Eye fatigue and discomfort, according to Banks, however, are known side effects and can be explained simply. When we watch a 3D film, then the eye must perform movements that are in a real environment completely unnatural. It might be a conflict between the vergence eye functions and accommodation. Vergence is the eye movement to look at an object. In a natural environment, the eyes are aiming at only a single object and not two. At the same time that an object focused by the eyes and in focus – this process is called accommodation. This changes the curvature of the lens. In a natural environment, the two processes relate to an object at the same distance.


"On a 3D canvas suspended this coupling", says Banks. While the eyes must constantly thinkpad x61s battery focus on the screen itself, it happens that objects pop out again and again from the screen or behind it lie. "The visual system must therefore fight against the natural pairing and this can be shown to have eye pain, blurred perception or even" cause headaches, says the professor.


Progress reduces conflicts


The fact that some spectators roaring with skulls from the 3D cinema is lying, especially because the distances between screen, projector and viewers often are not optimal, also knows Michael Bönnhoff of the production and post production digital images to report.


In the old 3D versions – some with blue-red glasses – that was much worse, because: For the analog 3-D film was needed, two different copies of the film, each for the right and the left eye. These were then played through two projectors that had to be accurately synchronized to each other. This worked only rarely. The result: right and left eye saw images that did not fit together.

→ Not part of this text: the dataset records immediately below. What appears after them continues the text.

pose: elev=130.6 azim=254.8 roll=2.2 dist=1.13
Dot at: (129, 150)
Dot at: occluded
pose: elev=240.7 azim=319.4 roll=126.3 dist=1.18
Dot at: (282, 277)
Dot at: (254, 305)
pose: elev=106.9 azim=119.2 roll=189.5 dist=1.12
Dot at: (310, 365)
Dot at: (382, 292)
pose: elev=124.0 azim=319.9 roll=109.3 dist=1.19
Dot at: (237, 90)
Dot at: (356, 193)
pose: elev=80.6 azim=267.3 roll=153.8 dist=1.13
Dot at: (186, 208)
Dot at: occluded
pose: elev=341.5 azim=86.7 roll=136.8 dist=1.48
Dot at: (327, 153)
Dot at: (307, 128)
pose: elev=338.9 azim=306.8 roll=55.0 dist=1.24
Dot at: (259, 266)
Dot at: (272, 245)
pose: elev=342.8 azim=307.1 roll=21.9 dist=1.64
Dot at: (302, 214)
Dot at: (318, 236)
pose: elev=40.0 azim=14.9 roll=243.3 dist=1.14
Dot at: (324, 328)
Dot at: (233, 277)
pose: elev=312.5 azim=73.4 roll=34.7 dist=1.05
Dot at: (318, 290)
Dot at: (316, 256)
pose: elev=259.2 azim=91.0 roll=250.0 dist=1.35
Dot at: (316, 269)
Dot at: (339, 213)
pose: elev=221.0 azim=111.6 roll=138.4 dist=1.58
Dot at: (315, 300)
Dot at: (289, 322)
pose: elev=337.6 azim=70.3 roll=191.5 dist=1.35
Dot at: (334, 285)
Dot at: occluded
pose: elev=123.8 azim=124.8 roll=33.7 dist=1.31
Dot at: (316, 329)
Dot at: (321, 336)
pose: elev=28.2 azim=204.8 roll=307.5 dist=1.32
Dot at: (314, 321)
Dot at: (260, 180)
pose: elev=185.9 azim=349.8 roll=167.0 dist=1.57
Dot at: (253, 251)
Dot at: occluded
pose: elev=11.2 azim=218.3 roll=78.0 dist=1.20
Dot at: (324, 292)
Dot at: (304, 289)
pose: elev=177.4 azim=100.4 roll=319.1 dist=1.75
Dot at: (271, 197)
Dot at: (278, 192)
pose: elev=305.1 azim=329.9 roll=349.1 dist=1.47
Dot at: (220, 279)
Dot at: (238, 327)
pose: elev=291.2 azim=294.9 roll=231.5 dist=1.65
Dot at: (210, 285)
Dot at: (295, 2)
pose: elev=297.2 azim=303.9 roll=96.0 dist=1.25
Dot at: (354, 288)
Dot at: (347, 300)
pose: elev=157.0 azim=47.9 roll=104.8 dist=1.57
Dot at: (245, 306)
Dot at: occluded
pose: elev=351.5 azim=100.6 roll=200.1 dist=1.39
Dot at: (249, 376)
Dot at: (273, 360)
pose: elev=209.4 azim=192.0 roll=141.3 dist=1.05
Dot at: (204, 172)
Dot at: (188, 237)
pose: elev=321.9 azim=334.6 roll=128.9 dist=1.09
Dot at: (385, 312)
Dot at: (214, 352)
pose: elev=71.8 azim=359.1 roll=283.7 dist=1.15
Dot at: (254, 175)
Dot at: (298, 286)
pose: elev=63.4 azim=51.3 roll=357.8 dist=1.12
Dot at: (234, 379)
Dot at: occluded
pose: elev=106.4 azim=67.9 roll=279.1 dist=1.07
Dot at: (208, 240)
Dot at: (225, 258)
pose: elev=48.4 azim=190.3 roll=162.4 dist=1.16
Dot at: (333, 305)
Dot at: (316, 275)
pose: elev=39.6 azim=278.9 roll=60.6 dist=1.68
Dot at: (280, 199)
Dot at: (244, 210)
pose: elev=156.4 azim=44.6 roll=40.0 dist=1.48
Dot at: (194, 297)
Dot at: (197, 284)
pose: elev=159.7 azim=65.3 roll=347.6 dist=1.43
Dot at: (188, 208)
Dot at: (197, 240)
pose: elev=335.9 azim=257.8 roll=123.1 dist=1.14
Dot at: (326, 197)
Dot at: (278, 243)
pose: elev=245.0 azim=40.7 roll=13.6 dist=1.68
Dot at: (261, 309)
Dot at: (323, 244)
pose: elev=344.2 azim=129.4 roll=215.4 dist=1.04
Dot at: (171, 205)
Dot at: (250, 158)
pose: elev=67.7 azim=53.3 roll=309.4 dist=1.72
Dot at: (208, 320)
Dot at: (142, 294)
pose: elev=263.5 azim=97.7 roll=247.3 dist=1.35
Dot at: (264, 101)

But still blur on the screen play a trick on the brain. The same applies to the rate of reproduction. Bönnhoff is convinced that these problems are corrected in the next few years.


Until then, viewers can even do something about the headache of 3D cinema. If he sometimes let not be completely avoided, but the problem could be diminished by the fact that movie-goers put as far away from the screen, so Banks.



Great improvements have been the digitization of the 3D film, but already, because: "The digital era allows producers to better match the images with each other and to minimize the differences sony vgp-bps8 battery in both eyes low in order to reduce conflicts", says Blanks.


Conversion of producers


"Modern projectors can now work with pinpoint accuracy in order to" superimpose the images, which are highly cameras Doppelobjektiv, Bönnhoff makes clear. In the future, it is also an object of the playwright, makeup and lighting technicians to implement the special 3-D conditions better.


But there are problem areas that need to be resolved elsewhere. For example, ten percent of all people worldwide are not able to see space. For them, the 3D experience is also difficult to access in the future. Meanwhile, the effect is unclear, the spatial cinema has on children. "With them we know indeed canon lp-e6 battery that they can see with space for about four years. But when will it really make sense for them to 3D perception, it must "first be explored, is Bonnhoff convinced.